_Exercise description_
Where an entry holds an image, skip the image but reproduce the rest word for word.
**** Material provided ****
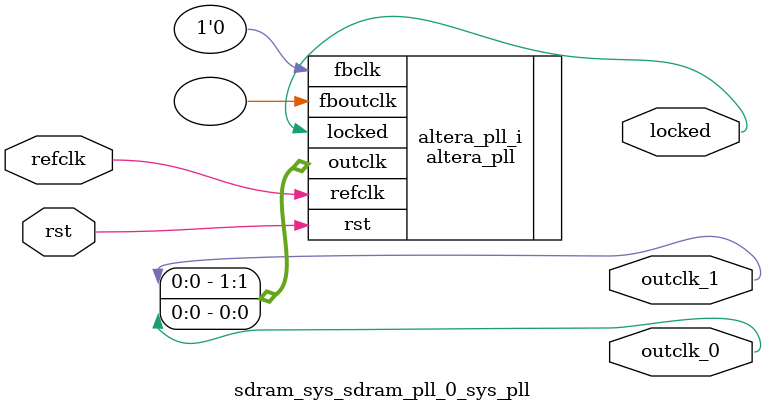
<source format=v>
`timescale 1ns/10ps
module  sdram_sys_sdram_pll_0_sys_pll(

	// interface 'refclk'
	input wire refclk,

	// interface 'reset'
	input wire rst,

	// interface 'outclk0'
	output wire outclk_0,

	// interface 'outclk1'
	output wire outclk_1,

	// interface 'locked'
	output wire locked
);

	altera_pll #(
		.fractional_vco_multiplier("false"),
		.reference_clock_frequency("50.0 MHz"),
		.operation_mode("direct"),
		.number_of_clocks(2),
		.output_clock_frequency0("143.000000 MHz"),
		.phase_shift0("0 ps"),
		.duty_cycle0(50),
		.output_clock_frequency1("143.000000 MHz"),
		.phase_shift1("-2972 ps"),
		.duty_cycle1(50),
		.output_clock_frequency2("0 MHz"),
		.phase_shift2("0 ps"),
		.duty_cycle2(50),
		.output_clock_frequency3("0 MHz"),
		.phase_shift3("0 ps"),
		.duty_cycle3(50),
		.output_clock_frequency4("0 MHz"),
		.phase_shift4("0 ps"),
		.duty_cycle4(50),
		.output_clock_frequency5("0 MHz"),
		.phase_shift5("0 ps"),
		.duty_cycle5(50),
		.output_clock_frequency6("0 MHz"),
		.phase_shift6("0 ps"),
		.duty_cycle6(50),
		.output_clock_frequency7("0 MHz"),
		.phase_shift7("0 ps"),
		.duty_cycle7(50),
		.output_clock_frequency8("0 MHz"),
		.phase_shift8("0 ps"),
		.duty_cycle8(50),
		.output_clock_frequency9("0 MHz"),
		.phase_shift9("0 ps"),
		.duty_cycle9(50),
		.output_clock_frequency10("0 MHz"),
		.phase_shift10("0 ps"),
		.duty_cycle10(50),
		.output_clock_frequency11("0 MHz"),
		.phase_shift11("0 ps"),
		.duty_cycle11(50),
		.output_clock_frequency12("0 MHz"),
		.phase_shift12("0 ps"),
		.duty_cycle12(50),
		.output_clock_frequency13("0 MHz"),
		.phase_shift13("0 ps"),
		.duty_cycle13(50),
		.output_clock_frequency14("0 MHz"),
		.phase_shift14("0 ps"),
		.duty_cycle14(50),
		.output_clock_frequency15("0 MHz"),
		.phase_shift15("0 ps"),
		.duty_cycle15(50),
		.output_clock_frequency16("0 MHz"),
		.phase_shift16("0 ps"),
		.duty_cycle16(50),
		.output_clock_frequency17("0 MHz"),
		.phase_shift17("0 ps"),
		.duty_cycle17(50),
		.pll_type("General"),
		.pll_subtype("General")
	) altera_pll_i (
		.rst	(rst),
		.outclk	({outclk_1, outclk_0}),
		.locked	(locked),
		.fboutclk	( ),
		.fbclk	(1'b0),
		.refclk	(refclk)
	);
endmodule


</source>
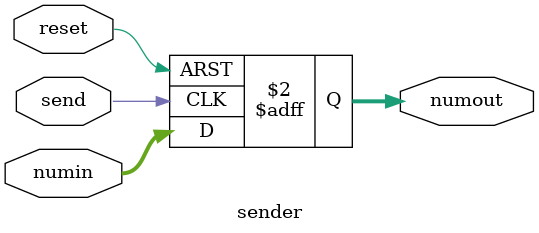
<source format=v>
module sender (numin, send, reset, numout);
input send, reset;
input [5:0] numin;
output reg [5:0] numout;

always @(posedge reset, posedge send)
begin

if (reset)
numout<=6'b0;

else if (send)
numout<=numin;

end

endmodule

</source>
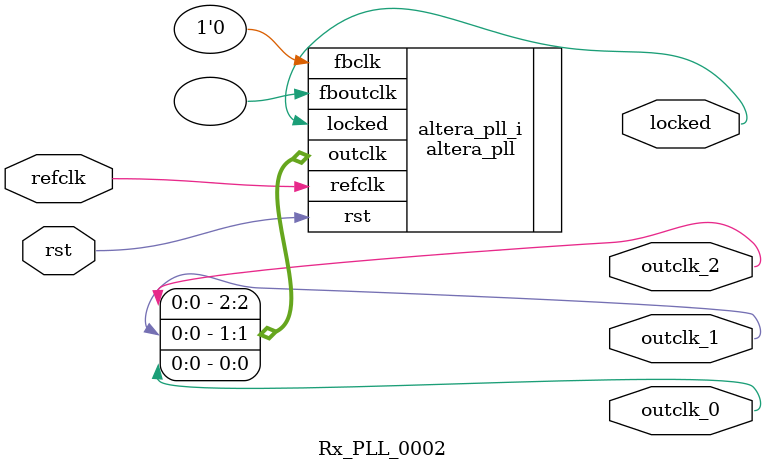
<source format=v>
`timescale 1ns/10ps
module  Rx_PLL_0002(

	// interface 'refclk'
	input wire refclk,

	// interface 'reset'
	input wire rst,

	// interface 'outclk0'
	output wire outclk_0,

	// interface 'outclk1'
	output wire outclk_1,

	// interface 'outclk2'
	output wire outclk_2,

	// interface 'locked'
	output wire locked
);

	altera_pll #(
		.fractional_vco_multiplier("true"),
		.reference_clock_frequency("50.0 MHz"),
		.operation_mode("direct"),
		.number_of_clocks(3),
		.output_clock_frequency0("180.555520 MHz"),
		.phase_shift0("0 ps"),
		.duty_cycle0(50),
		.output_clock_frequency1("90.277760 MHz"),
		.phase_shift1("0 ps"),
		.duty_cycle1(50),
		.output_clock_frequency2("1.410590 MHz"),
		.phase_shift2("0 ps"),
		.duty_cycle2(50),
		.output_clock_frequency3("0 MHz"),
		.phase_shift3("0 ps"),
		.duty_cycle3(50),
		.output_clock_frequency4("0 MHz"),
		.phase_shift4("0 ps"),
		.duty_cycle4(50),
		.output_clock_frequency5("0 MHz"),
		.phase_shift5("0 ps"),
		.duty_cycle5(50),
		.output_clock_frequency6("0 MHz"),
		.phase_shift6("0 ps"),
		.duty_cycle6(50),
		.output_clock_frequency7("0 MHz"),
		.phase_shift7("0 ps"),
		.duty_cycle7(50),
		.output_clock_frequency8("0 MHz"),
		.phase_shift8("0 ps"),
		.duty_cycle8(50),
		.output_clock_frequency9("0 MHz"),
		.phase_shift9("0 ps"),
		.duty_cycle9(50),
		.output_clock_frequency10("0 MHz"),
		.phase_shift10("0 ps"),
		.duty_cycle10(50),
		.output_clock_frequency11("0 MHz"),
		.phase_shift11("0 ps"),
		.duty_cycle11(50),
		.output_clock_frequency12("0 MHz"),
		.phase_shift12("0 ps"),
		.duty_cycle12(50),
		.output_clock_frequency13("0 MHz"),
		.phase_shift13("0 ps"),
		.duty_cycle13(50),
		.output_clock_frequency14("0 MHz"),
		.phase_shift14("0 ps"),
		.duty_cycle14(50),
		.output_clock_frequency15("0 MHz"),
		.phase_shift15("0 ps"),
		.duty_cycle15(50),
		.output_clock_frequency16("0 MHz"),
		.phase_shift16("0 ps"),
		.duty_cycle16(50),
		.output_clock_frequency17("0 MHz"),
		.phase_shift17("0 ps"),
		.duty_cycle17(50),
		.pll_type("General"),
		.pll_subtype("General")
	) altera_pll_i (
		.rst	(rst),
		.outclk	({outclk_2, outclk_1, outclk_0}),
		.locked	(locked),
		.fboutclk	( ),
		.fbclk	(1'b0),
		.refclk	(refclk)
	);
endmodule


</source>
****
_Your solution_
<source format=v>
`timescale 1ns/10ps
module  sdram_sys_sdram_pll_0_sys_pll(

	// interface 'refclk'
	input wire refclk,

	// interface 'reset'
	input wire rst,

	// interface 'outclk0'
	output wire outclk_0,

	// interface 'outclk1'
	output wire outclk_1,

	// interface 'locked'
	output wire locked
);

	altera_pll #(
		.fractional_vco_multiplier("false"),
		.reference_clock_frequency("50.0 MHz"),
		.operation_mode("direct"),
		.number_of_clocks(2),
		.output_clock_frequency0("143.000000 MHz"),
		.phase_shift0("0 ps"),
		.duty_cycle0(50),
		.output_clock_frequency1("143.000000 MHz"),
		.phase_shift1("-2972 ps"),
		.duty_cycle1(50),
		.output_clock_frequency2("0 MHz"),
		.phase_shift2("0 ps"),
		.duty_cycle2(50),
		.output_clock_frequency3("0 MHz"),
		.phase_shift3("0 ps"),
		.duty_cycle3(50),
		.output_clock_frequency4("0 MHz"),
		.phase_shift4("0 ps"),
		.duty_cycle4(50),
		.output_clock_frequency5("0 MHz"),
		.phase_shift5("0 ps"),
		.duty_cycle5(50),
		.output_clock_frequency6("0 MHz"),
		.phase_shift6("0 ps"),
		.duty_cycle6(50),
		.output_clock_frequency7("0 MHz"),
		.phase_shift7("0 ps"),
		.duty_cycle7(50),
		.output_clock_frequency8("0 MHz"),
		.phase_shift8("0 ps"),
		.duty_cycle8(50),
		.output_clock_frequency9("0 MHz"),
		.phase_shift9("0 ps"),
		.duty_cycle9(50),
		.output_clock_frequency10("0 MHz"),
		.phase_shift10("0 ps"),
		.duty_cycle10(50),
		.output_clock_frequency11("0 MHz"),
		.phase_shift11("0 ps"),
		.duty_cycle11(50),
		.output_clock_frequency12("0 MHz"),
		.phase_shift12("0 ps"),
		.duty_cycle12(50),
		.output_clock_frequency13("0 MHz"),
		.phase_shift13("0 ps"),
		.duty_cycle13(50),
		.output_clock_frequency14("0 MHz"),
		.phase_shift14("0 ps"),
		.duty_cycle14(50),
		.output_clock_frequency15("0 MHz"),
		.phase_shift15("0 ps"),
		.duty_cycle15(50),
		.output_clock_frequency16("0 MHz"),
		.phase_shift16("0 ps"),
		.duty_cycle16(50),
		.output_clock_frequency17("0 MHz"),
		.phase_shift17("0 ps"),
		.duty_cycle17(50),
		.pll_type("General"),
		.pll_subtype("General")
	) altera_pll_i (
		.rst	(rst),
		.outclk	({outclk_1, outclk_0}),
		.locked	(locked),
		.fboutclk	( ),
		.fbclk	(1'b0),
		.refclk	(refclk)
	);
endmodule


</source>
<source format=v>
module sender (numin, send, reset, numout);
input send, reset;
input [5:0] numin;
output reg [5:0] numout;

always @(posedge reset, posedge send)
begin

if (reset)
numout<=6'b0;

else if (send)
numout<=numin;

end

endmodule

</source>
<source format=v>
`timescale 1ns/10ps
module  Rx_PLL_0002(

	// interface 'refclk'
	input wire refclk,

	// interface 'reset'
	input wire rst,

	// interface 'outclk0'
	output wire outclk_0,

	// interface 'outclk1'
	output wire outclk_1,

	// interface 'outclk2'
	output wire outclk_2,

	// interface 'locked'
	output wire locked
);

	altera_pll #(
		.fractional_vco_multiplier("true"),
		.reference_clock_frequency("50.0 MHz"),
		.operation_mode("direct"),
		.number_of_clocks(3),
		.output_clock_frequency0("180.555520 MHz"),
		.phase_shift0("0 ps"),
		.duty_cycle0(50),
		.output_clock_frequency1("90.277760 MHz"),
		.phase_shift1("0 ps"),
		.duty_cycle1(50),
		.output_clock_frequency2("1.410590 MHz"),
		.phase_shift2("0 ps"),
		.duty_cycle2(50),
		.output_clock_frequency3("0 MHz"),
		.phase_shift3("0 ps"),
		.duty_cycle3(50),
		.output_clock_frequency4("0 MHz"),
		.phase_shift4("0 ps"),
		.duty_cycle4(50),
		.output_clock_frequency5("0 MHz"),
		.phase_shift5("0 ps"),
		.duty_cycle5(50),
		.output_clock_frequency6("0 MHz"),
		.phase_shift6("0 ps"),
		.duty_cycle6(50),
		.output_clock_frequency7("0 MHz"),
		.phase_shift7("0 ps"),
		.duty_cycle7(50),
		.output_clock_frequency8("0 MHz"),
		.phase_shift8("0 ps"),
		.duty_cycle8(50),
		.output_clock_frequency9("0 MHz"),
		.phase_shift9("0 ps"),
		.duty_cycle9(50),
		.output_clock_frequency10("0 MHz"),
		.phase_shift10("0 ps"),
		.duty_cycle10(50),
		.output_clock_frequency11("0 MHz"),
		.phase_shift11("0 ps"),
		.duty_cycle11(50),
		.output_clock_frequency12("0 MHz"),
		.phase_shift12("0 ps"),
		.duty_cycle12(50),
		.output_clock_frequency13("0 MHz"),
		.phase_shift13("0 ps"),
		.duty_cycle13(50),
		.output_clock_frequency14("0 MHz"),
		.phase_shift14("0 ps"),
		.duty_cycle14(50),
		.output_clock_frequency15("0 MHz"),
		.phase_shift15("0 ps"),
		.duty_cycle15(50),
		.output_clock_frequency16("0 MHz"),
		.phase_shift16("0 ps"),
		.duty_cycle16(50),
		.output_clock_frequency17("0 MHz"),
		.phase_shift17("0 ps"),
		.duty_cycle17(50),
		.pll_type("General"),
		.pll_subtype("General")
	) altera_pll_i (
		.rst	(rst),
		.outclk	({outclk_2, outclk_1, outclk_0}),
		.locked	(locked),
		.fboutclk	( ),
		.fbclk	(1'b0),
		.refclk	(refclk)
	);
endmodule


</source>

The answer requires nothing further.